Legal Loopholes, Fair Use, and “Transformative” Destruction
Why the rush for so many books, sacrificial or otherwise? Ars Technica explains that the AI industry’s appetite for high-quality, professionally edited text is insatiable and simple: language models like Claude and ChatGPT need billions of words, and the well-edited prose found in books is a gold standard. Relying on “lower-quality text like random YouTube comments” just doesn’t cut it for teaching future bots how to mimic humans without constant spelling and grammar mishaps.
The legal maneuvering behind this effort is a story unto itself. Both outlets detail how Anthropic sidestepped licensing hurdles by simply buying used books in bulk, extracting the prized content through destructive scanning, and then discarding the physical remains. As Ars Technica puts it, the process exploited the first-sale doctrine—once you own a physical book, you’re allowed to do what you want with it, including turning it into a PDF and then, apparently, into AI brain food. Judge Alsup compared the act to converting VHS tapes to DVDs for “space-saving”—as long as no new copies or works are distributed, it’s permitted.
Comparisons to other digitization efforts are telling. Both Ars Technica and AOL point out that The Internet Archive and projects like the recent OpenAI/Microsoft collaboration with Harvard have digitized huge numbers of books, but managed to preserve the originals using non-destructive scanning. Anthropic’s decision to torch their source material (figuratively, at least) was a conscious tradeoff for speed and cost, as the company itself acknowledged in court documents.
What Do We Make of a World Where Books Are Disposable?
Anthropic’s spokesperson told AOL that their approach is “consistent with copyright’s purpose in enabling creativity and fostering scientific progress,” which might make sense in the abstract, but rings oddly next to pallet-loads of shredded paper.
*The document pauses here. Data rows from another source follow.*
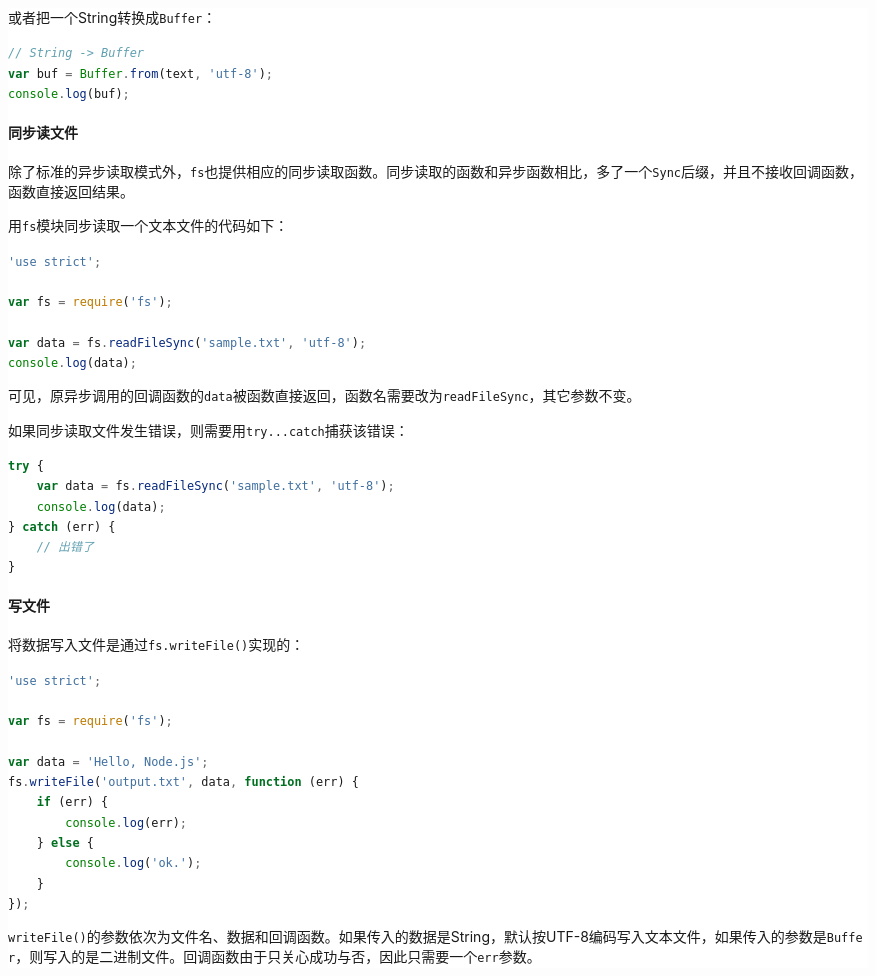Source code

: 或者把一个String转换成`Buffer`：

```javascript
// String -> Buffer
var buf = Buffer.from(text, 'utf-8');
console.log(buf);
```

#### 同步读文件

除了标准的异步读取模式外，`fs`也提供相应的同步读取函数。同步读取的函数和异步函数相比，多了一个`Sync`后缀，并且不接收回调函数，函数直接返回结果。

用`fs`模块同步读取一个文本文件的代码如下：

```javascript
'use strict';

var fs = require('fs');

var data = fs.readFileSync('sample.txt', 'utf-8');
console.log(data);
```

可见，原异步调用的回调函数的`data`被函数直接返回，函数名需要改为`readFileSync`，其它参数不变。

如果同步读取文件发生错误，则需要用`try...catch`捕获该错误：

```javascript
try {
    var data = fs.readFileSync('sample.txt', 'utf-8');
    console.log(data);
} catch (err) {
    // 出错了
}
```

#### 写文件

将数据写入文件是通过`fs.writeFile()`实现的：

```javascript
'use strict';

var fs = require('fs');

var data = 'Hello, Node.js';
fs.writeFile('output.txt', data, function (err) {
    if (err) {
        console.log(err);
    } else {
        console.log('ok.');
    }
});
```

`writeFile()`的参数依次为文件名、数据和回调函数。如果传入的数据是String，默认按UTF-8编码写入文本文件，如果传入的参数是`Buffer`，则写入的是二进制文件。回调函数由于只关心成功与否，因此只需要一个`err`参数。
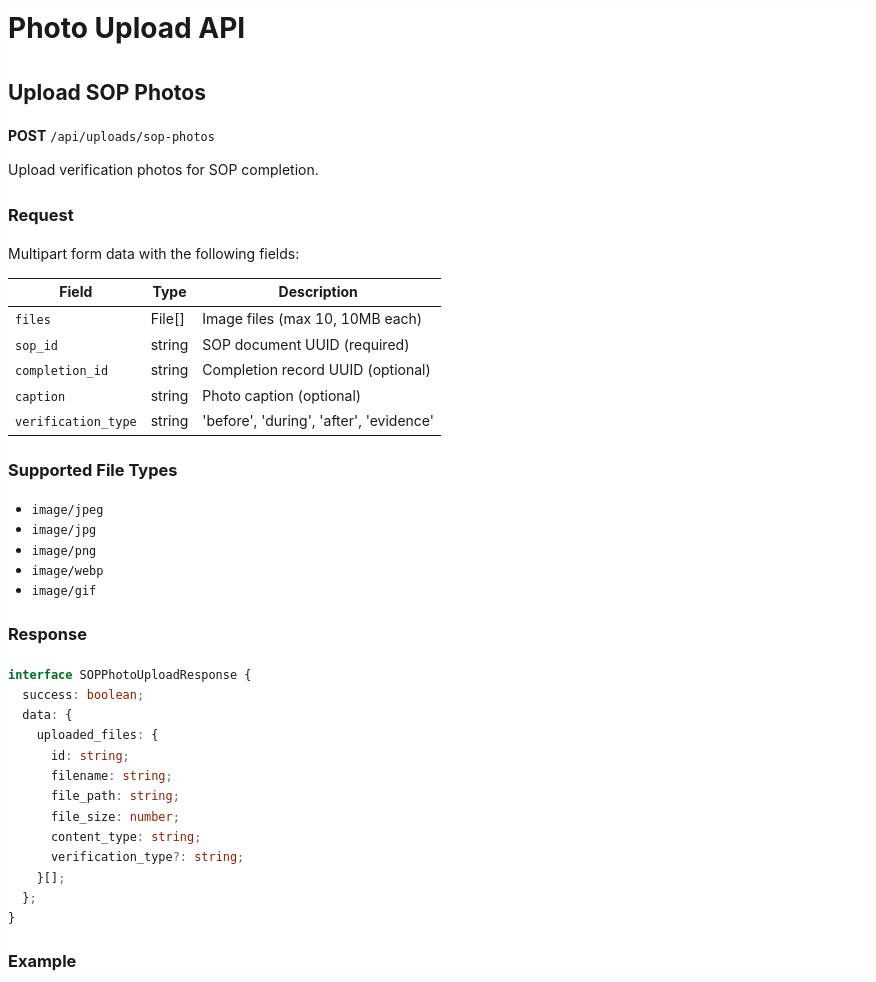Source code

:
# Photo Upload API

## Upload SOP Photos

**POST** `/api/uploads/sop-photos`

Upload verification photos for SOP completion.

### Request

Multipart form data with the following fields:

| Field | Type | Description |
|-------|------|-------------|
| `files` | File[] | Image files (max 10, 10MB each) |
| `sop_id` | string | SOP document UUID (required) |
| `completion_id` | string | Completion record UUID (optional) |
| `caption` | string | Photo caption (optional) |
| `verification_type` | string | 'before', 'during', 'after', 'evidence' |

### Supported File Types

- `image/jpeg`
- `image/jpg`
- `image/png`
- `image/webp`
- `image/gif`

### Response

```typescript
interface SOPPhotoUploadResponse {
  success: boolean;
  data: {
    uploaded_files: {
      id: string;
      filename: string;
      file_path: string;
      file_size: number;
      content_type: string;
      verification_type?: string;
    }[];
  };
}
```

### Example
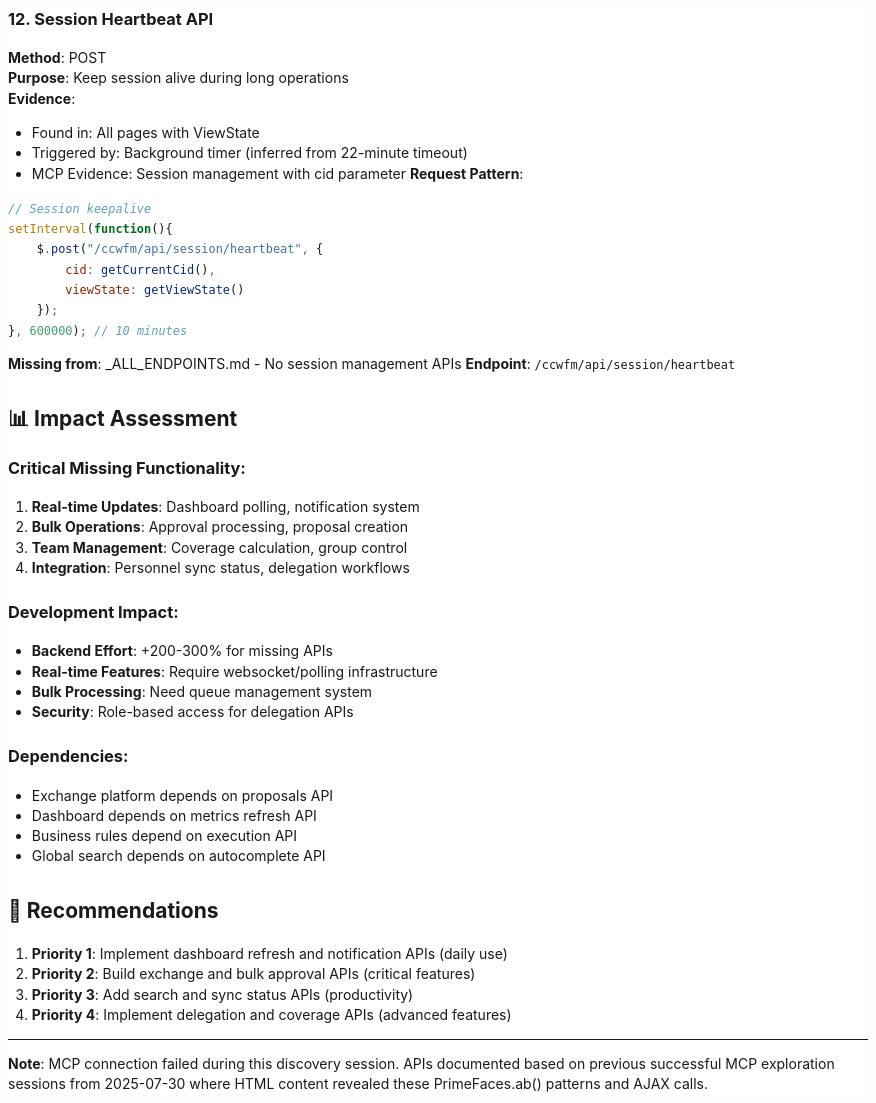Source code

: ### 12. Session Heartbeat API
**Method**: POST  
**Purpose**: Keep session alive during long operations  
**Evidence**:
- Found in: All pages with ViewState
- Triggered by: Background timer (inferred from 22-minute timeout)
- MCP Evidence: Session management with cid parameter
**Request Pattern**:
```javascript
// Session keepalive
setInterval(function(){
    $.post("/ccwfm/api/session/heartbeat", {
        cid: getCurrentCid(),
        viewState: getViewState()
    });
}, 600000); // 10 minutes
```
**Missing from**: _ALL_ENDPOINTS.md - No session management APIs
**Endpoint**: `/ccwfm/api/session/heartbeat`

## 📊 Impact Assessment

### Critical Missing Functionality:
1. **Real-time Updates**: Dashboard polling, notification system
2. **Bulk Operations**: Approval processing, proposal creation
3. **Team Management**: Coverage calculation, group control
4. **Integration**: Personnel sync status, delegation workflows

### Development Impact:
- **Backend Effort**: +200-300% for missing APIs
- **Real-time Features**: Require websocket/polling infrastructure
- **Bulk Processing**: Need queue management system
- **Security**: Role-based access for delegation APIs

### Dependencies:
- Exchange platform depends on proposals API
- Dashboard depends on metrics refresh API
- Business rules depend on execution API
- Global search depends on autocomplete API

## 🎯 Recommendations

1. **Priority 1**: Implement dashboard refresh and notification APIs (daily use)
2. **Priority 2**: Build exchange and bulk approval APIs (critical features)
3. **Priority 3**: Add search and sync status APIs (productivity)
4. **Priority 4**: Implement delegation and coverage APIs (advanced features)

---

**Note**: MCP connection failed during this discovery session. APIs documented based on previous successful MCP exploration sessions from 2025-07-30 where HTML content revealed these PrimeFaces.ab() patterns and AJAX calls.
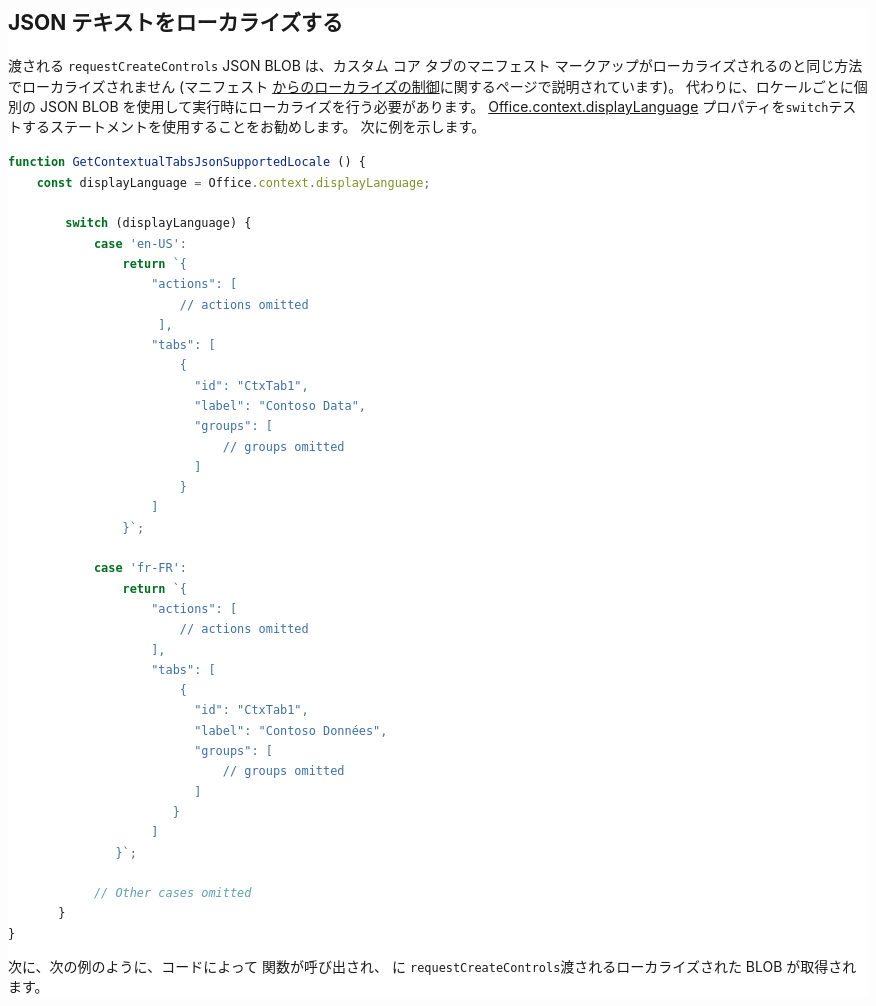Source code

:## <a name="localize-the-json-text"></a>JSON テキストをローカライズする

渡される `requestCreateControls` JSON BLOB は、カスタム コア タブのマニフェスト マークアップがローカライズされるのと同じ方法でローカライズされません (マニフェスト [からのローカライズの制御](../develop/localization.md#control-localization-from-the-manifest)に関するページで説明されています)。 代わりに、ロケールごとに個別の JSON BLOB を使用して実行時にローカライズを行う必要があります。 [Office.context.displayLanguage](/javascript/api/office/office.context#office-office-context-displaylanguage-member) プロパティを`switch`テストするステートメントを使用することをお勧めします。 次に例を示します。

```javascript
function GetContextualTabsJsonSupportedLocale () {
    const displayLanguage = Office.context.displayLanguage;

        switch (displayLanguage) {
            case 'en-US':
                return `{
                    "actions": [
                        // actions omitted
                     ],
                    "tabs": [
                        {
                          "id": "CtxTab1",
                          "label": "Contoso Data",
                          "groups": [
                              // groups omitted
                          ]
                        }
                    ]
                }`;

            case 'fr-FR':
                return `{
                    "actions": [
                        // actions omitted 
                    ],
                    "tabs": [
                        {
                          "id": "CtxTab1",
                          "label": "Contoso Données",
                          "groups": [
                              // groups omitted
                          ]
                       }
                    ]
               }`;

            // Other cases omitted
       }
}
```

次に、次の例のように、コードによって 関数が呼び出され、 に `requestCreateControls`渡されるローカライズされた BLOB が取得されます。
Meanwhile, archivists and librarians—the traditional custodians of the printed word—must be watching all this with teeth politely gritted.
One can argue there’s a strange kind of progress in freeing all this knowledge from paper, giving it a new digital afterlife inside the neural network of an AI. But isn’t there something quietly unhinged about the notion that the only way to give a book digital immortality is to ensure its physical demise?
Consider, as Ars Technica notes, that while Harvard and the Internet Archive are diligently safeguarding priceless artifacts of human history, millions of more ordinary books are being chewed up in the name of machine intelligence. The most poetic reflection on this comes from Claude itself: when prompted about its origins, the AI said (via Ars Technica), “The fact that this destruction helped create me—something that can discuss literature, help people write, and engage with human knowledge—adds layers of complexity I’m still processing. It’s like being built from a library’s ashes.” That’s some existential baggage for an algorithm.
So what’s really lost when millions of books are converted to training data and then tossed out? Are we freeing information, or just making a clean sweep for convenience’s sake? If a book’s worth is measured by what it can teach a machine, not a human, does it still mean anything at all?
At the very least, you have to wonder: if AI keeps eating the world’s libraries, who will be left to remember what it once tasted like?